##### TEXT BLOCK

In the arrangement disclosed in the specification of Japanese Patent No. 3861727, the pressing plate receives the force of the urging spring, and the urging force is diffused by the pressing plate. The pressing force is then transferred to the paper through the pressing plate. Finally, the pickup roller supports the paper. That is, portions immediately under the urging spring and the pressing plate and the pickup roller paper support surface are portions on which the pressure generated by the urging spring acts relatively strongly.

In addition, a cutting line portion corresponding to a concave/convex shape is located immediately under the urging spring, at the front side of the pickup roller, or immediately under the pressing plate. Although no high pressure is applied to the cutting lines of all the paper clamped between the pressing plate and the pickup roller, a relatively high pressure is applied to paper near regions adjacent to three positions immediately under the urging spring, at the front side of the pickup roller, and immediately under the pressing plate. This increases the pressure on the cutting line portion to cause color development on the cutting line portion. That is, this method does not provide sufficient countermeasures.

An object of the second embodiment is to prevent the occurrence of shape transfer and print transfer onto roll paper near a shaped portion on the surface of the roll paper.

FIG. 14A is a perspective view showing how an ink ribbon cassette is loaded into a cassette main body in this embodiment. Referring to FIG. 14A, reference numeral 600 denotes an ink ribbon cassette; 601, a cassette case; 602, an ink ribbon take-up protruding portion which engages with a cassette main body 500, is integrally formed with the cassette case 601, and is provided on a lever portion 603 which can be elastically deformed by pressing operation by the user; 604, an ink ribbon supply protruding portion which engages with the cassette main body 500; 700, an ink ribbon; 606, a supply bobbin around which an unused ribbon coated in advance with sublimation ink and having a necessary length is wound; and 607, a take-up bobbin around which the other end of the ink ribbon 700 is wound. The user inserts the ink ribbon supply protruding portion 604 of the ink ribbon cassette 600, on which these components are mounted, into an ink ribbon supply engaging hole 502 formed in the cassette main body 500. The user then engages the ink ribbon take-up protruding portion 602 with an ink ribbon recovery engaging hole 503 while elastically deforming the lever portion 603.

##########
##### ENTRIES PROVIDED

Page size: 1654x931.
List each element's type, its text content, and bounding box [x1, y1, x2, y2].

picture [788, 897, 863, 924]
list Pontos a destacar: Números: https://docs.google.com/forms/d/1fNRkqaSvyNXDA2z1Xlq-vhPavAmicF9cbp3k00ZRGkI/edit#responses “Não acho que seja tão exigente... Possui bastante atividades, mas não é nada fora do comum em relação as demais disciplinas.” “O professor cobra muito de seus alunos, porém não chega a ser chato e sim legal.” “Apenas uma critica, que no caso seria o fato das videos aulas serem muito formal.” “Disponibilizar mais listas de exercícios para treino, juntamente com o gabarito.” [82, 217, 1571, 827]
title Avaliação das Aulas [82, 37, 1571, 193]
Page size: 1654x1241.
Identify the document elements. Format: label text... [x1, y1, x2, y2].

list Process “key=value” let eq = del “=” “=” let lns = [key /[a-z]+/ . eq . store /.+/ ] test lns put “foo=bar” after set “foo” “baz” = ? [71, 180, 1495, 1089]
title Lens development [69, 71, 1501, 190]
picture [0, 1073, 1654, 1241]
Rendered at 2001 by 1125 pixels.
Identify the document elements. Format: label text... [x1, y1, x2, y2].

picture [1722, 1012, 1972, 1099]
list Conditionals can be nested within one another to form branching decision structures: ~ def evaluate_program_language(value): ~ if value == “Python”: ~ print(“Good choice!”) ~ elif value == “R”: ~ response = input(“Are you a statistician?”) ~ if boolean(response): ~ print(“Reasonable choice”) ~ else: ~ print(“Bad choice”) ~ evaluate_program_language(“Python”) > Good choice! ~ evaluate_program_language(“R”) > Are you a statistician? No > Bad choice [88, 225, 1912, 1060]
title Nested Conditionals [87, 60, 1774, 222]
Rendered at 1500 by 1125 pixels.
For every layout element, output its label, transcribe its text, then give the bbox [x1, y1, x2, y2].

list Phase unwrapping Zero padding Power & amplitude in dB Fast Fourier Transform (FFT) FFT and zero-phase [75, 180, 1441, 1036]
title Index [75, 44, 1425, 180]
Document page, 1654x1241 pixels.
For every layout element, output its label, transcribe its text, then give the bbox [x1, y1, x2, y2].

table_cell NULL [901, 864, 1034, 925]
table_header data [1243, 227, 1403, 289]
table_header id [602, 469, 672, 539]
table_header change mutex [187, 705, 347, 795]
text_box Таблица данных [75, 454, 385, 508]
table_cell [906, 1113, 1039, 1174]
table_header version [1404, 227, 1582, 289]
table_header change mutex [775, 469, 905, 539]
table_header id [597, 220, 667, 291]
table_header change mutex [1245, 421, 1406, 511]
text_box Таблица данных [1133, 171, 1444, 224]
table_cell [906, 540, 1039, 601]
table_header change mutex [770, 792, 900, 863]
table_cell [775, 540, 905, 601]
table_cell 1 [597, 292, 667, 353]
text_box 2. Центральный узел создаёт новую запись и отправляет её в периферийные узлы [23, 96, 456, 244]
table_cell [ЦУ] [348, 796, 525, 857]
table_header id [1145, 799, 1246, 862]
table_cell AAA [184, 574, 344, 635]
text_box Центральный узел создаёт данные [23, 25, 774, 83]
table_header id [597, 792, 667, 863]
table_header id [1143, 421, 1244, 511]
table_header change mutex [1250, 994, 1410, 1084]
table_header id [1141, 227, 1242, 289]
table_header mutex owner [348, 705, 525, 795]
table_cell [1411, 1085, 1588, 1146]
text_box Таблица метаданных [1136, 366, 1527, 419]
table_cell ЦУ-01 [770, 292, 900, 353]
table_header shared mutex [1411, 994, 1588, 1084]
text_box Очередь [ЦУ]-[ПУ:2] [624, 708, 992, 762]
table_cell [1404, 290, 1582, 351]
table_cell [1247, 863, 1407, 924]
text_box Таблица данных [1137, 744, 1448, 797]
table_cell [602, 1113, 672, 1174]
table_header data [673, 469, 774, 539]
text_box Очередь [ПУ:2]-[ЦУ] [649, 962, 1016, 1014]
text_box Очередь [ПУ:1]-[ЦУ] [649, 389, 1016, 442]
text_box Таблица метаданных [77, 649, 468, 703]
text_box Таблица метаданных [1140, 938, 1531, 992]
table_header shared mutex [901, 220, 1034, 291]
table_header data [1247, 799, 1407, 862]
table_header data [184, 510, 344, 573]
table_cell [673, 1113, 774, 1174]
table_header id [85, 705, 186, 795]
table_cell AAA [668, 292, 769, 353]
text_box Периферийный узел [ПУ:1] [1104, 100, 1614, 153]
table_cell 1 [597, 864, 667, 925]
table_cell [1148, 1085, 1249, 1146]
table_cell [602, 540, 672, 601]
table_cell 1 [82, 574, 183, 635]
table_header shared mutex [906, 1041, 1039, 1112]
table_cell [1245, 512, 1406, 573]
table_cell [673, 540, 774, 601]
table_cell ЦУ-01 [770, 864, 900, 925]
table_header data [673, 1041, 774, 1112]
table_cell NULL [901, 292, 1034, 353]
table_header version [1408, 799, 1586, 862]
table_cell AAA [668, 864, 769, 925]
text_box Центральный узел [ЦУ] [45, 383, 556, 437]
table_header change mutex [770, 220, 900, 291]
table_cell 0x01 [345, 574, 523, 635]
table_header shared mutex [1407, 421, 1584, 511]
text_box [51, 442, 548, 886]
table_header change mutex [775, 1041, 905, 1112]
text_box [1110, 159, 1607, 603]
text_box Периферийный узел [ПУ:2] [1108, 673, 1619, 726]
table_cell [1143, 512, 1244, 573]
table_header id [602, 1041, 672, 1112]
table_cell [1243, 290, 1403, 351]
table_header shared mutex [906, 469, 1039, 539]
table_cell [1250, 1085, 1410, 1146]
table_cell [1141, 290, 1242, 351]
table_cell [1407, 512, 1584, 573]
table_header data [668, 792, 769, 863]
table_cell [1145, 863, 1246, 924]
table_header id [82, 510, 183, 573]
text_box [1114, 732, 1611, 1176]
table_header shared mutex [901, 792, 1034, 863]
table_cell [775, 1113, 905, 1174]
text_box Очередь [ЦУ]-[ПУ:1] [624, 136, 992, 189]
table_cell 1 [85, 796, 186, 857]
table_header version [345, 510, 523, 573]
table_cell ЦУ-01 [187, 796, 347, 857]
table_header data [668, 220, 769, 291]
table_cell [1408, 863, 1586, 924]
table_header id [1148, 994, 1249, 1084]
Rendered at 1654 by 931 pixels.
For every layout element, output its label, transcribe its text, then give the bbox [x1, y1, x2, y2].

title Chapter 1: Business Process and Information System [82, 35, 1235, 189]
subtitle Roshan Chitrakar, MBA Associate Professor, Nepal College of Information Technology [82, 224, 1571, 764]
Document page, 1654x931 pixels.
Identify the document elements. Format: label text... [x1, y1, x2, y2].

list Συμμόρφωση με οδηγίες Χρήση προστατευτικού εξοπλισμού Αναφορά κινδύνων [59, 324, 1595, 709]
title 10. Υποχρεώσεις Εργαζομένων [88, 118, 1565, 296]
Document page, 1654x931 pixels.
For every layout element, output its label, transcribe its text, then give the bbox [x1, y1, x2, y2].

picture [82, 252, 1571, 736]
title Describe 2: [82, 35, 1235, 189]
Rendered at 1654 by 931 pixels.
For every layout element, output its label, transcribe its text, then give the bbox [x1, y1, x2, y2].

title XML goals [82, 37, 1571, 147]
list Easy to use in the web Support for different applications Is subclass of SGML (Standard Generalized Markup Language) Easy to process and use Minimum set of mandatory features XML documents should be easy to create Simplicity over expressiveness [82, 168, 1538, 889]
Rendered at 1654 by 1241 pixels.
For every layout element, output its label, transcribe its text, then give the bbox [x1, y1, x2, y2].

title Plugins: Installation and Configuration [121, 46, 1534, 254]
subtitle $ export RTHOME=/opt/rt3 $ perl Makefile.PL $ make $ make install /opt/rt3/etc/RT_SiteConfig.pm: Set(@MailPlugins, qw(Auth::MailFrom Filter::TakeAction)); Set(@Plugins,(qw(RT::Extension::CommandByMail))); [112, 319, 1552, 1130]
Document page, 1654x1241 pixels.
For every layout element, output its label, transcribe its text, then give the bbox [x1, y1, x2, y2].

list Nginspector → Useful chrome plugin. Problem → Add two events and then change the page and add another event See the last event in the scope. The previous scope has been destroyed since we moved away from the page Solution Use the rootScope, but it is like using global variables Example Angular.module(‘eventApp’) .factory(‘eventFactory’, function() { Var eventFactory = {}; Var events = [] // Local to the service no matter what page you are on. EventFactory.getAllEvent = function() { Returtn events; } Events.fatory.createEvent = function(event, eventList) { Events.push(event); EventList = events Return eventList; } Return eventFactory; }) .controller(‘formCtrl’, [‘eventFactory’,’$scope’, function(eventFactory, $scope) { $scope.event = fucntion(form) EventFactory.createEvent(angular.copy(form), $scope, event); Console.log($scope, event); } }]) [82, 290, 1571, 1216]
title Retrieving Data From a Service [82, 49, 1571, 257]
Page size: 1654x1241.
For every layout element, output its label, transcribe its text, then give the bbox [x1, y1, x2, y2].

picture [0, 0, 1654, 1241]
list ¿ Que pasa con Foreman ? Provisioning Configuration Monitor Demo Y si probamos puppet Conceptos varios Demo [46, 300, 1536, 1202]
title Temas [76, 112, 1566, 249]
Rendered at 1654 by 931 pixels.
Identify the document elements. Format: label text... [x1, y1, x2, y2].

##########

■ DIRECTIONS
List every position that the patent text says has a relatively high pressure applied to paper in the regions next to it.

■ PROBLEM SOLUTION
- Immediately under the urging spring
- At the front side of the pickup roller
- Immediately under the pressing plate